Check If Image URL Leads To Real Image in Python

So I am building a Python script to download images from a list of urls. The script works to an extent. I don't want it to download images that have urls that don't exist. I take care of a few images with some usage of status code but still get bad images. I still get many images that I don't want. Like these:

bad image enter image description here

Here is my code:

import os
import requests
import shutil
import random
import urllib.request

def sendRequest(url):
    try:
        page = requests.get(url, stream = True, timeout = 1)

    except Exception:
        print('error exception')
        pass

    else:
        #HERE IS WHERE I DO THE STATUS CODE
        print(page.status_code)
        if (page.status_code == 200):
            return page

    return False

def downloadImage(imageUrl: str, filePath: str):
    img = sendRequest(imageUrl)

    if (img == False):
        return False

    with open(filePath, "wb") as f:
        img.raw.decode_content = True

        try:
            shutil.copyfileobj(img.raw, f)
        except Exception:
            return False

    return True

os.chdir('/Users/nikolasioannou/Desktop')
os.mkdir('folder')

fileURL = 'http://www.image-net.org/api/text/imagenet.synset.geturls?wnid=n04122825'
data = urllib.request.urlopen(fileURL)

output_directory = '/Users/nikolasioannou/Desktop/folder'

line_count = 0

for line in data:
    img_name = str(random.randrange(0, 10000)) + '.jpg'
    image_path = os.path.join(output_directory, img_name)
    downloadImage(line.decode('utf-8'), image_path)
    line_count = line_count + 1
#print(line_count)

Thanks for your time. Any ideas are appreciated.

Sincerely, Nikolas

1 answer

  • answered 2018-08-09 00:29 juliusmh

    you could check for the jpeg or png header and their respective magic sequence which is always a pretty good indicator for a valid image. Look at this so question.

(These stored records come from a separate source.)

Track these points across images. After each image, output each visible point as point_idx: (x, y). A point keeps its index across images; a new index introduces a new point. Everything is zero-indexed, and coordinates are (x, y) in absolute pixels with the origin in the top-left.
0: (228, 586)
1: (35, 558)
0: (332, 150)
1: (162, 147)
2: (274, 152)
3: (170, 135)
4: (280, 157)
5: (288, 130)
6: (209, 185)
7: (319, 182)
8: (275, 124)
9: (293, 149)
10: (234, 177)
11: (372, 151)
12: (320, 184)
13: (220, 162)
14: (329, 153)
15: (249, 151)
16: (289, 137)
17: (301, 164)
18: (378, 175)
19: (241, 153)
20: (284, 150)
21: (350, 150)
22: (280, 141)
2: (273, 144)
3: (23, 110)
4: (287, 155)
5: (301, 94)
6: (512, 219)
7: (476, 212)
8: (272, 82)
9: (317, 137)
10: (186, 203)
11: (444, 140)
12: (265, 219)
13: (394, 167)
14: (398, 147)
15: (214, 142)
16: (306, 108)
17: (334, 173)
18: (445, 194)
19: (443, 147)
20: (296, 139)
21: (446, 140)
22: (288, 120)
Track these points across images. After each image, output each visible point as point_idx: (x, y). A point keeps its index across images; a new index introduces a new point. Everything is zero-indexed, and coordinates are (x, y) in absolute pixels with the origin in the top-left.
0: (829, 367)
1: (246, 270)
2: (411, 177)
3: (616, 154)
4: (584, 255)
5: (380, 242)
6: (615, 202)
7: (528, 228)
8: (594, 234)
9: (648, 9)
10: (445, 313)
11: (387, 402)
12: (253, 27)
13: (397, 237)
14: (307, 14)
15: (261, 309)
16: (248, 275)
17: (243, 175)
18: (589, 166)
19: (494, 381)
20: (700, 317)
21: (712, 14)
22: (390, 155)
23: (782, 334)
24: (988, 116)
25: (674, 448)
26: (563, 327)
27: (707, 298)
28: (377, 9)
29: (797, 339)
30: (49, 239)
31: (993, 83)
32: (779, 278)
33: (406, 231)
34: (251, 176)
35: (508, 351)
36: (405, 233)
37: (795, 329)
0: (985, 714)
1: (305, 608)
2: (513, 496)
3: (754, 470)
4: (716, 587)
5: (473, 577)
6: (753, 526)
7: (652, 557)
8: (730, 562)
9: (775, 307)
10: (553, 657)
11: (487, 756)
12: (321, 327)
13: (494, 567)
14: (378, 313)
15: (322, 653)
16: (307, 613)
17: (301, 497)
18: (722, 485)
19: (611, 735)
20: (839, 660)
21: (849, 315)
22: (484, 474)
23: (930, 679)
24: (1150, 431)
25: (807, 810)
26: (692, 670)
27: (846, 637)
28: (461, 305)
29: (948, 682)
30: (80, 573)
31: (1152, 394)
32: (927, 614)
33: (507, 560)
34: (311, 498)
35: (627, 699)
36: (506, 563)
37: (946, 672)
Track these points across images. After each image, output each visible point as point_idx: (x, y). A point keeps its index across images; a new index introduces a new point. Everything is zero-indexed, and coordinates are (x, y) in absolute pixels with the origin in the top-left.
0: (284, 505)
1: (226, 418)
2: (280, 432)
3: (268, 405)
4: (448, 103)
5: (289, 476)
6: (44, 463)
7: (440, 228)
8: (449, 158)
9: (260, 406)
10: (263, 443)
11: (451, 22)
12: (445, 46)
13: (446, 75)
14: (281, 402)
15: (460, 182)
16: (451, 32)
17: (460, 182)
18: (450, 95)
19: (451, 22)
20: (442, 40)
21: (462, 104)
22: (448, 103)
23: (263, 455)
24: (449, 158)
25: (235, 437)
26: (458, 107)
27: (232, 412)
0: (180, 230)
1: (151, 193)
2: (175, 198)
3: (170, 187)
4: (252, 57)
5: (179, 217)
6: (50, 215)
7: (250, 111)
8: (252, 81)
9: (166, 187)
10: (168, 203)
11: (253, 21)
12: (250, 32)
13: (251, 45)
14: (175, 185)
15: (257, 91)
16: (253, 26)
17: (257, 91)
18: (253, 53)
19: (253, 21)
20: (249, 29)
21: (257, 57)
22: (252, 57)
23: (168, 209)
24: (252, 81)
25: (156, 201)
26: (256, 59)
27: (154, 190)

    You can take al look at file signatures (aka magic numbers) here. You then just have to check the firs n bytes of response.raw

    I modified your sendRequest/download function a little bit, you should be able to hardcode more valid image file extensions than just the JPG magic number. I finally tested the code and it is working (on my machine). Only valid JPG images were saved. Note that i removed the stream=True flag because the images are so small you don't need to have a stream. And the saving gets a little bit less cryptic. Take a look:

    def sendRequest(url):
        try:
            page = requests.get(url)
    
        except Exception as e:
            print("error:", e)
            return False
    
        # check status code
        if (page.status_code != 200):
            return False
    
        return page
    
    def downloadImage(imageUrl: str, filePath: str):
        img = sendRequest(imageUrl)
    
        if (img == False):
            return False
    
        if not img.content[:4] == b'\xff\xd8\xff\xe0': return False
    
        with open(filePath, "wb") as f:
            f.write(img.content)
    
        return True
    

    You could also try to open the image using Pillow and BytesIO

    >>> from PIL import Image
    >>> from io import BytesIO
    
    >>> i = Image.open(BytesIO(img.content))
    

    and see if it throws an error. But the first solution seems more lightweight - you should not get any false positives there. You could also check for the string "<html>" in im.content and abort if it was found - this is very easy and probably very effective too.